Ce « My Take » a été écrit pour la nouvelle ère des partenariats mondiaux pour la santé publique , tendance n° 7 du rapport Government Trends 2022 .
Consultez le rapport Tendances gouvernementales 2022 ici >
Au cours des deux dernières décennies, le ministère de la Santé du Cap occidental a pris des mesures importantes pour réformer le système de santé publique. L'un d'eux comprend la création du Centre provincial de données sur la santé (PHDC), un partenariat avec l'Université du Cap, avec un financement supplémentaire de la Fondation Bill et Melinda Gates. Le PHDC intègre des données cliniques au niveau de la personne provenant d'établissements de santé de toute la province et de multiples sources de données individuelles sur les patients. Il suit toutes les données d'un individu grâce à un identifiant unique et permet une vue unique pour chaque patient.
Pendant la COVID-19, le PHDC a amélioré nos stratégies de surveillance. Cela nous a permis de recueillir des données et des informations en temps réel sur le nombre de tests de laboratoire et ceux qui ont été testés positifs.
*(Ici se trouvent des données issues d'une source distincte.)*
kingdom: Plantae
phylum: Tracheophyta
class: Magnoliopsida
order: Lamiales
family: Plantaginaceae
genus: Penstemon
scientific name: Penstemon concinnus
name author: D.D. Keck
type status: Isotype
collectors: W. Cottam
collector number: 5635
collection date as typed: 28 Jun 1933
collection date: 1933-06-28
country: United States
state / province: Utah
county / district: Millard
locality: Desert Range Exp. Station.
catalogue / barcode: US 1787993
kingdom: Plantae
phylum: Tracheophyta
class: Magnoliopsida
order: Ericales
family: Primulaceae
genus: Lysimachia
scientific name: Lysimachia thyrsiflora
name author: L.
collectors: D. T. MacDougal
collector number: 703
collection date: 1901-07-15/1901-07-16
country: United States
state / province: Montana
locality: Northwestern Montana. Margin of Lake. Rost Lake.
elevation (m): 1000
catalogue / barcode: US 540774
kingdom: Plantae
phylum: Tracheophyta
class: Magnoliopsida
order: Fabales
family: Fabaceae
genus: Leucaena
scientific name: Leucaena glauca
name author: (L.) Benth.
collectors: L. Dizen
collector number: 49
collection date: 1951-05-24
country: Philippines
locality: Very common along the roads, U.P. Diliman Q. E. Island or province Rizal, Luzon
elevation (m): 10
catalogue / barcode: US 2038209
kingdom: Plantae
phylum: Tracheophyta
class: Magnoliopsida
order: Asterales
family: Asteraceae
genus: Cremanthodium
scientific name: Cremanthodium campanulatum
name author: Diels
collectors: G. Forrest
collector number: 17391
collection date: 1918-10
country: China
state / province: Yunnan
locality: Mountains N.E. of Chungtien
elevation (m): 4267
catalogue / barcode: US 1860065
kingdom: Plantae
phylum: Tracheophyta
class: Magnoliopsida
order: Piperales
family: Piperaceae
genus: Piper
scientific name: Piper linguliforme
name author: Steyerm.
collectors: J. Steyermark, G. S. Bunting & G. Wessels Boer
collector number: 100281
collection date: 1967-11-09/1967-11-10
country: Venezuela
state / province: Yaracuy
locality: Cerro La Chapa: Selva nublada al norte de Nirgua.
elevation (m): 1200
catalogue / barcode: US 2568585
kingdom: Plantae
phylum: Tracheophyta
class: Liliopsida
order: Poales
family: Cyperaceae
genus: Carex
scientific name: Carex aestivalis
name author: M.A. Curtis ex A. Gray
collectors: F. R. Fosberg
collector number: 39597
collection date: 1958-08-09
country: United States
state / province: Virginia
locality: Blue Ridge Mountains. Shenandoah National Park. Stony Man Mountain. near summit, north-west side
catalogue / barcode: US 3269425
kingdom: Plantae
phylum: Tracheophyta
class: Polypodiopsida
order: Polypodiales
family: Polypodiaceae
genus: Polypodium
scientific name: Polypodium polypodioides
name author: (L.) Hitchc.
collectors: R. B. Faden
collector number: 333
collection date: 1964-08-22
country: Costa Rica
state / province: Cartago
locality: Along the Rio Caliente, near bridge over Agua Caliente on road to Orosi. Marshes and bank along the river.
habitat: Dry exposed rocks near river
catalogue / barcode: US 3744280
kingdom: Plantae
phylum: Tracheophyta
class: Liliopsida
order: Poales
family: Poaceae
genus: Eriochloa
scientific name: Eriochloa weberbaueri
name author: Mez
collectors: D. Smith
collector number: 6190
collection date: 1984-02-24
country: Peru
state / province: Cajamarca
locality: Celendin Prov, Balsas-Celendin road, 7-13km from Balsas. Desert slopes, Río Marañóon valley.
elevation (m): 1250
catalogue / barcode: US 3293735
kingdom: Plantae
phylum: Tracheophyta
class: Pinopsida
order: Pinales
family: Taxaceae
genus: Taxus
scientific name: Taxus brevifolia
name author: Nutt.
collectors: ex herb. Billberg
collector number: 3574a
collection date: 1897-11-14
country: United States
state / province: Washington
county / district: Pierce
Nous pourrions utiliser le système pour vérifier si une personne infectée avait des antécédents de comorbidités, notamment le diabète, la tuberculose ou le VIH. En quelques semaines, nous avons pu mettre en place un tableau de bord public qui fournissait des informations quotidiennes sur le nombre de personnes infectées, d'hospitalisations et de décès.
De plus, les données au niveau de la personne nous ont permis de construire des vues au niveau de la population des cas actifs, des hospitalisations et des décès. Par exemple, les équipes de soins de santé locales ont utilisé la plateforme pour suivre en temps réel des vues consolidées des cas actifs, des hospitalisations et des décès dans leurs zones géographiques respectives. Ils ont effectué une recherche de contrats et développé des stratégies de confinement appropriées basées sur les données pour aplatir la courbe COVID-19, grâce à une approche globale de la société, dans chaque zone géographique. Les équipes ont également développé des stratégies de confinement appropriées pour les personnes présentant un risque plus élevé de maladie grave, grâce à des interventions ciblées fondées sur des données (par exemple, grâce à des stratégies de télémédecine destinées aux diabétiques). Plus tard, le système a été utilisé pour suivre l'impact des vaccinations contre le COVID-19 sur la prévalence des nouvelles infections, des hospitalisations et des décès.
La surveillance a été un élément central de notre stratégie COVID-19. Il est maintenant utilisé pour traiter d'autres problèmes de santé, notamment la tuberculose, la violence et la santé mentale.